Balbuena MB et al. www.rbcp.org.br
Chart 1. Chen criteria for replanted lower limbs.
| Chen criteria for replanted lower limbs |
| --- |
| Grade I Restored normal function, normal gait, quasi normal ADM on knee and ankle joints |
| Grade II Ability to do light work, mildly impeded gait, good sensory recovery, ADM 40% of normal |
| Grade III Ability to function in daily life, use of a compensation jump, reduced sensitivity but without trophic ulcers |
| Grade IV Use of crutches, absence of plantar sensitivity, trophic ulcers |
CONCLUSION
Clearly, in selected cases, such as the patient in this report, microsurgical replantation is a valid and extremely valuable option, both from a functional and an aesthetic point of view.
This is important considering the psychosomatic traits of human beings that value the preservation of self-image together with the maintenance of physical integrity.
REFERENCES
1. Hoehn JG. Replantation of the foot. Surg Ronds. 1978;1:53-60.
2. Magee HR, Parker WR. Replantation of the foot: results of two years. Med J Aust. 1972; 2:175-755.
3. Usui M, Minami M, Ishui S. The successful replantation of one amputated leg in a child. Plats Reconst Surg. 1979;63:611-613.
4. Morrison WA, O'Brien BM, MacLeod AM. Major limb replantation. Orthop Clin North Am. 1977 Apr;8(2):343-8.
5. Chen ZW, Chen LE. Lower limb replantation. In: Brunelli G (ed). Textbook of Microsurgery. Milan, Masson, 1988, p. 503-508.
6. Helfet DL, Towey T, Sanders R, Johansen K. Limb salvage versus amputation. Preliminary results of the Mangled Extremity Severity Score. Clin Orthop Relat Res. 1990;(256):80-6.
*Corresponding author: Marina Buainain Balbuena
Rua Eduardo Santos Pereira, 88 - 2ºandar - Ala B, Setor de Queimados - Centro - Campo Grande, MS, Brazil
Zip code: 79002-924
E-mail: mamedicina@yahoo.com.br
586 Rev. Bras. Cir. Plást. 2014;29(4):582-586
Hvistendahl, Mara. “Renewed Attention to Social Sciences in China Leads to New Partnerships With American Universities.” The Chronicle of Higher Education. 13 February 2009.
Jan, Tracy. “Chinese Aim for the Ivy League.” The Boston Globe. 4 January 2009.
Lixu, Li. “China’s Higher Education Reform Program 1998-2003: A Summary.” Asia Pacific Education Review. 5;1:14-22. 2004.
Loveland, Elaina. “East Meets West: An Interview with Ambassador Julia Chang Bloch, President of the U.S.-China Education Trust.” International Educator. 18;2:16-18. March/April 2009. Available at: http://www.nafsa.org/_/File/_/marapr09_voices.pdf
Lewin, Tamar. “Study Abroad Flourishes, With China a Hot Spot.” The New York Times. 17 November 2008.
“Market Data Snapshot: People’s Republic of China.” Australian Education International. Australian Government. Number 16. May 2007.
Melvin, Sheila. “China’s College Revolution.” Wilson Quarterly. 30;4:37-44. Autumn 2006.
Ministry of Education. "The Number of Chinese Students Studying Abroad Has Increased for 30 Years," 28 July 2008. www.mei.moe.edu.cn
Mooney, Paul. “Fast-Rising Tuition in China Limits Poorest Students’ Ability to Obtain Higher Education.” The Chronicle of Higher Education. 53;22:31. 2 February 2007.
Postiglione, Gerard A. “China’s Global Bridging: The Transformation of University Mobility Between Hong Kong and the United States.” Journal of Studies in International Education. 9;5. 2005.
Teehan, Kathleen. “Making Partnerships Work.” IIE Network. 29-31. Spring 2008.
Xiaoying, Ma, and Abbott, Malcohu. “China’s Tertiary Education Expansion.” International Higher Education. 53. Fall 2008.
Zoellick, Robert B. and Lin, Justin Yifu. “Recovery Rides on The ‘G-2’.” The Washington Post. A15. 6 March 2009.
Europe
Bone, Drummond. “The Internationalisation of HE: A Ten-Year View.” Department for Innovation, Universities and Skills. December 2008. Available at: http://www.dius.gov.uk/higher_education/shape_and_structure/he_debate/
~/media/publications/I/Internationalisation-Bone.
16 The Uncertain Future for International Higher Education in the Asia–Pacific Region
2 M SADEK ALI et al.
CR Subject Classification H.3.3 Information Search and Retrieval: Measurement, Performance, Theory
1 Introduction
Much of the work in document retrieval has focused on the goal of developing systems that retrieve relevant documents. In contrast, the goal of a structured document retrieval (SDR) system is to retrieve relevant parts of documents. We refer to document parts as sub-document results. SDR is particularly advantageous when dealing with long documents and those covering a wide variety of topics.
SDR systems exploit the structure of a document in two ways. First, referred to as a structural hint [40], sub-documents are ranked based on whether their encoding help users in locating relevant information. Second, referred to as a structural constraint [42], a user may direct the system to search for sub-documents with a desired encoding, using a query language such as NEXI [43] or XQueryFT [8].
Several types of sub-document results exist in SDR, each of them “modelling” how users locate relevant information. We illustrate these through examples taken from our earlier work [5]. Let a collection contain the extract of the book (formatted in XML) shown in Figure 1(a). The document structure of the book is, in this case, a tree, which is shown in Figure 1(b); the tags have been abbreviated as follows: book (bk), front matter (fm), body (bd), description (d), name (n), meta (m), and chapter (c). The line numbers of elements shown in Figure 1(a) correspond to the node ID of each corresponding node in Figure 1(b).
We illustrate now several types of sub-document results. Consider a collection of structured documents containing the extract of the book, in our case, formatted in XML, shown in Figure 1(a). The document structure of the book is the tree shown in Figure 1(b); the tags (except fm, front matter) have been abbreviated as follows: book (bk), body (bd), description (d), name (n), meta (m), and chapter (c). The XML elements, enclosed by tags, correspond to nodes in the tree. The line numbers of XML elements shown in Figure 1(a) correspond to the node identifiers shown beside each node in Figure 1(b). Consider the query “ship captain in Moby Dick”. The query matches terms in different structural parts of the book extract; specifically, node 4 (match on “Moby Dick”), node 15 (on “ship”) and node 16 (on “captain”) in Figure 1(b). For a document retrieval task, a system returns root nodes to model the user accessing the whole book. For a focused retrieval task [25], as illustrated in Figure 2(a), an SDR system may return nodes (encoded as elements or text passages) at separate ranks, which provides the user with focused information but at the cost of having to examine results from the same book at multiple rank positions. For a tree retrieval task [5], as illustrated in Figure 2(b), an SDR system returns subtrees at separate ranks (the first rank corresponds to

# Assigned task
Retype the listing in full, keeping every word as it appears.

# Worked solution
Balbuena MB et al. www.rbcp.org.br
Chart 1. Chen criteria for replanted lower limbs.
| Chen criteria for replanted lower limbs |
| --- |
| Grade I Restored normal function, normal gait, quasi normal ADM on knee and ankle joints |
| Grade II Ability to do light work, mildly impeded gait, good sensory recovery, ADM 40% of normal |
| Grade III Ability to function in daily life, use of a compensation jump, reduced sensitivity but without trophic ulcers |
| Grade IV Use of crutches, absence of plantar sensitivity, trophic ulcers |
CONCLUSION
Clearly, in selected cases, such as the patient in this report, microsurgical replantation is a valid and extremely valuable option, both from a functional and an aesthetic point of view.
This is important considering the psychosomatic traits of human beings that value the preservation of self-image together with the maintenance of physical integrity.
REFERENCES
1. Hoehn JG. Replantation of the foot. Surg Ronds. 1978;1:53-60.
2. Magee HR, Parker WR. Replantation of the foot: results of two years. Med J Aust. 1972; 2:175-755.
3. Usui M, Minami M, Ishui S. The successful replantation of one amputated leg in a child. Plats Reconst Surg. 1979;63:611-613.
4. Morrison WA, O'Brien BM, MacLeod AM. Major limb replantation. Orthop Clin North Am. 1977 Apr;8(2):343-8.
5. Chen ZW, Chen LE. Lower limb replantation. In: Brunelli G (ed). Textbook of Microsurgery. Milan, Masson, 1988, p. 503-508.
6. Helfet DL, Towey T, Sanders R, Johansen K. Limb salvage versus amputation. Preliminary results of the Mangled Extremity Severity Score. Clin Orthop Relat Res. 1990;(256):80-6.
*Corresponding author: Marina Buainain Balbuena
Rua Eduardo Santos Pereira, 88 - 2ºandar - Ala B, Setor de Queimados - Centro - Campo Grande, MS, Brazil
Zip code: 79002-924
E-mail: mamedicina@yahoo.com.br
586 Rev. Bras. Cir. Plást. 2014;29(4):582-586
Hvistendahl, Mara. “Renewed Attention to Social Sciences in China Leads to New Partnerships With American Universities.” The Chronicle of Higher Education. 13 February 2009.
Jan, Tracy. “Chinese Aim for the Ivy League.” The Boston Globe. 4 January 2009.
Lixu, Li. “China’s Higher Education Reform Program 1998-2003: A Summary.” Asia Pacific Education Review. 5;1:14-22. 2004.
Loveland, Elaina. “East Meets West: An Interview with Ambassador Julia Chang Bloch, President of the U.S.-China Education Trust.” International Educator. 18;2:16-18. March/April 2009. Available at: http://www.nafsa.org/_/File/_/marapr09_voices.pdf
Lewin, Tamar. “Study Abroad Flourishes, With China a Hot Spot.” The New York Times. 17 November 2008.
“Market Data Snapshot: People’s Republic of China.” Australian Education International. Australian Government. Number 16. May 2007.
Melvin, Sheila. “China’s College Revolution.” Wilson Quarterly. 30;4:37-44. Autumn 2006.
Ministry of Education. "The Number of Chinese Students Studying Abroad Has Increased for 30 Years," 28 July 2008. www.mei.moe.edu.cn
Mooney, Paul. “Fast-Rising Tuition in China Limits Poorest Students’ Ability to Obtain Higher Education.” The Chronicle of Higher Education. 53;22:31. 2 February 2007.
Postiglione, Gerard A. “China’s Global Bridging: The Transformation of University Mobility Between Hong Kong and the United States.” Journal of Studies in International Education. 9;5. 2005.
Teehan, Kathleen. “Making Partnerships Work.” IIE Network. 29-31. Spring 2008.
Xiaoying, Ma, and Abbott, Malcohu. “China’s Tertiary Education Expansion.” International Higher Education. 53. Fall 2008.
Zoellick, Robert B. and Lin, Justin Yifu. “Recovery Rides on The ‘G-2’.” The Washington Post. A15. 6 March 2009.
Europe
Bone, Drummond. “The Internationalisation of HE: A Ten-Year View.” Department for Innovation, Universities and Skills. December 2008. Available at: http://www.dius.gov.uk/higher_education/shape_and_structure/he_debate/
~/media/publications/I/Internationalisation-Bone.
16 The Uncertain Future for International Higher Education in the Asia–Pacific Region
2 M SADEK ALI et al.
CR Subject Classification H.3.3 Information Search and Retrieval: Measurement, Performance, Theory
1 Introduction
Much of the work in document retrieval has focused on the goal of developing systems that retrieve relevant documents. In contrast, the goal of a structured document retrieval (SDR) system is to retrieve relevant parts of documents. We refer to document parts as sub-document results. SDR is particularly advantageous when dealing with long documents and those covering a wide variety of topics.
SDR systems exploit the structure of a document in two ways. First, referred to as a structural hint [40], sub-documents are ranked based on whether their encoding help users in locating relevant information. Second, referred to as a structural constraint [42], a user may direct the system to search for sub-documents with a desired encoding, using a query language such as NEXI [43] or XQueryFT [8].
Several types of sub-document results exist in SDR, each of them “modelling” how users locate relevant information. We illustrate these through examples taken from our earlier work [5]. Let a collection contain the extract of the book (formatted in XML) shown in Figure 1(a). The document structure of the book is, in this case, a tree, which is shown in Figure 1(b); the tags have been abbreviated as follows: book (bk), front matter (fm), body (bd), description (d), name (n), meta (m), and chapter (c). The line numbers of elements shown in Figure 1(a) correspond to the node ID of each corresponding node in Figure 1(b).
We illustrate now several types of sub-document results. Consider a collection of structured documents containing the extract of the book, in our case, formatted in XML, shown in Figure 1(a). The document structure of the book is the tree shown in Figure 1(b); the tags (except fm, front matter) have been abbreviated as follows: book (bk), body (bd), description (d), name (n), meta (m), and chapter (c). The XML elements, enclosed by tags, correspond to nodes in the tree. The line numbers of XML elements shown in Figure 1(a) correspond to the node identifiers shown beside each node in Figure 1(b). Consider the query “ship captain in Moby Dick”. The query matches terms in different structural parts of the book extract; specifically, node 4 (match on “Moby Dick”), node 15 (on “ship”) and node 16 (on “captain”) in Figure 1(b). For a document retrieval task, a system returns root nodes to model the user accessing the whole book. For a focused retrieval task [25], as illustrated in Figure 2(a), an SDR system may return nodes (encoded as elements or text passages) at separate ranks, which provides the user with focused information but at the cost of having to examine results from the same book at multiple rank positions. For a tree retrieval task [5], as illustrated in Figure 2(b), an SDR system returns subtrees at separate ranks (the first rank corresponds to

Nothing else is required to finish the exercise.